Wed | Apr 26, 2017

Inflation expectations improve in new survey

Published:Friday | May 22, 2015 | 5:00 AMMcPherse Thompson

Businesses expect inflation of 5.1 per cent in the year ahead, a 50 per cent decline in the expected rate since the last two surveys conducted by the Statistical Institute of Jamaica for the Bank of Jamaica, according to central bank Governor Brian Wynter.

It is much lower than the 7.7 per cent recorded in the February 2015 survey, the 10 per cent at the time of the December 2014 study, as well as the Bank’s own forecast, he said.

“This is a very positive development,” said Wynter. “The fact that expectations have fallen is an indication that the business community is sensing that we are in a new economic environment and that fundamental economic changes are taking place in Jamaica,” he said at this week’s quarterly briefing on monetary policy.

Referencing the 10 per cent expectations in the December study, Wynter said people were forming their expectations of future inflation by looking back in time and ignoring their most recent experiences, which pointed to a progressively lower outcome.

“This type of divergence between the current inflation rate and expectations for inflation to be higher in the future is not a good thing,” the Governor said.

“Inflation expectations are a powerful force that pushes both wage inflation and cost inflation.
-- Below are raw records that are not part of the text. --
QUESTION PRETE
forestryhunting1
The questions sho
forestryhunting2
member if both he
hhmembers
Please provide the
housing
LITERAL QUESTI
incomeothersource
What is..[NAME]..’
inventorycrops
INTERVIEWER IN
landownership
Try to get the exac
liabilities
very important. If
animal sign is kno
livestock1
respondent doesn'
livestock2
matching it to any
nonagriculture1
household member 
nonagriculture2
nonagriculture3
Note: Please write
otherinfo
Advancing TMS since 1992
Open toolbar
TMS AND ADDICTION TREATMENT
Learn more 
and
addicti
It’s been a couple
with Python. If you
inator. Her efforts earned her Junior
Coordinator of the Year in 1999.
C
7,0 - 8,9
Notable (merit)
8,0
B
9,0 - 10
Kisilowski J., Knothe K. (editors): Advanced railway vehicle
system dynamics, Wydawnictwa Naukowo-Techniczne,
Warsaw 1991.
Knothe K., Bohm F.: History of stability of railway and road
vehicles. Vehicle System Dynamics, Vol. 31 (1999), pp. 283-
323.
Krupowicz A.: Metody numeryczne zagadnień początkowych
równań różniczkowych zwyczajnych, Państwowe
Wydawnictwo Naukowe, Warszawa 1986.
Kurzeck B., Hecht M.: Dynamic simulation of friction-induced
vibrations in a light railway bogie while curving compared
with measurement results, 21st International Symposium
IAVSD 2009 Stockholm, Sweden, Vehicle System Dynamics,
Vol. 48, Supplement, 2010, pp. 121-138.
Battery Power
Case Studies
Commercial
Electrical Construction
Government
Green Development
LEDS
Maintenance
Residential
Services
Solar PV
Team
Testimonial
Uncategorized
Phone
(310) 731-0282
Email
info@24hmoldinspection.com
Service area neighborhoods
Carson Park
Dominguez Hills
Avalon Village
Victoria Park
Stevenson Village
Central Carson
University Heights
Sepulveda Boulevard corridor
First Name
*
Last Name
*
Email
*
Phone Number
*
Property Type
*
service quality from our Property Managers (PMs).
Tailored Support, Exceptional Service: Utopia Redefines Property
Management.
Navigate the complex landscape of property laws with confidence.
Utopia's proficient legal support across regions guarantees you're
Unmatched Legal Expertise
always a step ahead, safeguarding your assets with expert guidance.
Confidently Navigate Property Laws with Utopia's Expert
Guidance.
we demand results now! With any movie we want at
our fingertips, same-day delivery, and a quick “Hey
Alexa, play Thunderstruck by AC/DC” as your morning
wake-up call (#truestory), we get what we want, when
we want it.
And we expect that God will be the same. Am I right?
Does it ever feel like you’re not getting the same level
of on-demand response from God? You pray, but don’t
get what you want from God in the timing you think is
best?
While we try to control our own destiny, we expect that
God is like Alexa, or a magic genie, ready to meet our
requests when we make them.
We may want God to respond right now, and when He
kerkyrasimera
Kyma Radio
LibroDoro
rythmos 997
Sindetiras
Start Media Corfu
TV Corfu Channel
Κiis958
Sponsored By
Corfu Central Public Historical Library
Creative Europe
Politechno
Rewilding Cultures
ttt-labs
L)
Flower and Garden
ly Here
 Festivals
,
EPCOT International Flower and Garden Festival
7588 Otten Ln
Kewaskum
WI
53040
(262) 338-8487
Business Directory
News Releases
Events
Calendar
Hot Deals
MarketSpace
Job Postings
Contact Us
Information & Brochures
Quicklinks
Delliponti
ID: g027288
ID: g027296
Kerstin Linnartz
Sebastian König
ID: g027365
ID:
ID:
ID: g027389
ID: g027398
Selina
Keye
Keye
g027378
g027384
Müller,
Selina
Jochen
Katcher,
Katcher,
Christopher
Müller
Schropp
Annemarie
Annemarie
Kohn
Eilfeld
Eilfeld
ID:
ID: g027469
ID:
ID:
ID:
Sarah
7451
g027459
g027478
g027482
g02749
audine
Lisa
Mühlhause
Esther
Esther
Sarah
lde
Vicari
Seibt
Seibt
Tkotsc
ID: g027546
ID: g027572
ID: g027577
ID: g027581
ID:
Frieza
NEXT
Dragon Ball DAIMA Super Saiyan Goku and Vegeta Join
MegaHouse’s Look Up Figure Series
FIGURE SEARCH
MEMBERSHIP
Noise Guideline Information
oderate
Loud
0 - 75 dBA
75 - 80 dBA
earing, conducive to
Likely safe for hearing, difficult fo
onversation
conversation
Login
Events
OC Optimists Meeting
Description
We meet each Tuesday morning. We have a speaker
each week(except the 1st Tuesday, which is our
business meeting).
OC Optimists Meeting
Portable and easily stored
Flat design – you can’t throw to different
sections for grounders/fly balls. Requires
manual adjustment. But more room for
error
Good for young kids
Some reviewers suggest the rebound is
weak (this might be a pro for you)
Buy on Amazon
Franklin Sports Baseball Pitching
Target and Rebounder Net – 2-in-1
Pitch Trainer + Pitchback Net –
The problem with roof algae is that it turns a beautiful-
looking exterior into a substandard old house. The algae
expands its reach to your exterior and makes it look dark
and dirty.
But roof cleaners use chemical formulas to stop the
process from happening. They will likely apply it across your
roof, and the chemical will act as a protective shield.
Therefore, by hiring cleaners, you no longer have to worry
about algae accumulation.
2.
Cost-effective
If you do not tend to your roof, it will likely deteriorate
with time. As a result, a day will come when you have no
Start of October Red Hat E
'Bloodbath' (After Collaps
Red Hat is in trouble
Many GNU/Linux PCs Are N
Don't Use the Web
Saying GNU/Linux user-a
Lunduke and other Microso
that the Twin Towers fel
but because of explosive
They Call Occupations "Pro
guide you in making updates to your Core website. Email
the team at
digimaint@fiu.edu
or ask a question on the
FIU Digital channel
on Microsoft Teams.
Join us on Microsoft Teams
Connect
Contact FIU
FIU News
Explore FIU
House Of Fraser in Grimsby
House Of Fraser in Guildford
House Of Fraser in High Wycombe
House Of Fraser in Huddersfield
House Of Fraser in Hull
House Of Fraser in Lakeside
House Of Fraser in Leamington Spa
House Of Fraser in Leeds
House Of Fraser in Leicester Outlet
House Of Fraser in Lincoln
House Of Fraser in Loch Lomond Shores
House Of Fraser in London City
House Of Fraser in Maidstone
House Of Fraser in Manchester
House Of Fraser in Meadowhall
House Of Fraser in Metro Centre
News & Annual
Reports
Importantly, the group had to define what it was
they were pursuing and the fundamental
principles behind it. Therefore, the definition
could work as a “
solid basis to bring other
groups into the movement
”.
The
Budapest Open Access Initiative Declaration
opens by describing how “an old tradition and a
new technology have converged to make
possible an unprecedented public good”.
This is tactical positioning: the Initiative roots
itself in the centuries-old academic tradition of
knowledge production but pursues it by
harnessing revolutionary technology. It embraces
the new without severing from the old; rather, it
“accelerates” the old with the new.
Unless expectations are lowered Jamaica will not be able to transition to a low-inflation environment.”

Bank of Jamaica is forecasting that 12-month inflation will fall below three per cent by September before rising moderately in the second half to end the current fiscal year between 5.5 and 7.5 per cent.

With a long-term target for inflation of between two and four per cent, in line with Jamaica’s trading partners, “we have by no means arrived at our destination but we are encouraged by the strides we have made towards our goal,” Wynter said.

The central bank’s benchmark interest rate on its 30-day Certificate of Deposit is based on its forecast for inflation.

In addition to external factors such as weather-related shocks or sharp increases in international commodity prices, the bank also monitors the pace of exchange rate depreciation and the emergence of excess demand conditions in the economy, Wynter said.

The central bank does not see the exchange rate posing a major risk to inflation at this time.
“Our assessment is that the exchange rate is currently at or close to its equilibrium,” Wynter said, referring to the United States dollar, which sold for an average rate of $116.11 to the Jamaican dollar on Wednesday.

He said the BOJ’s analysis is supported by the substantial reduction in the current account deficit in the balance of payments to an estimated 5.9 per cent of gross domestic product in fiscal year 2014/15 from 8.4 per cent the previous fiscal year, with expectations of a further reduction this fiscal year.

The central bank is forecasting economic growth of 1.5 per cent to 2.5 per cent in fiscal 2016.
“If fiscal policy remains tight, as we expect, inflation will be constrained, which will produce the additional benefit of lower interest rates”, but “if fiscal policy is loosened, it is likely that inflation expectations will rise, which will require a reaction from the Bank of Jamaica to tighten monetary policy by increasing interest rates,” the central bank chief said.

BOJ last cut its benchmark interest rate in April from 5.75 per cent to 5.5 per cent.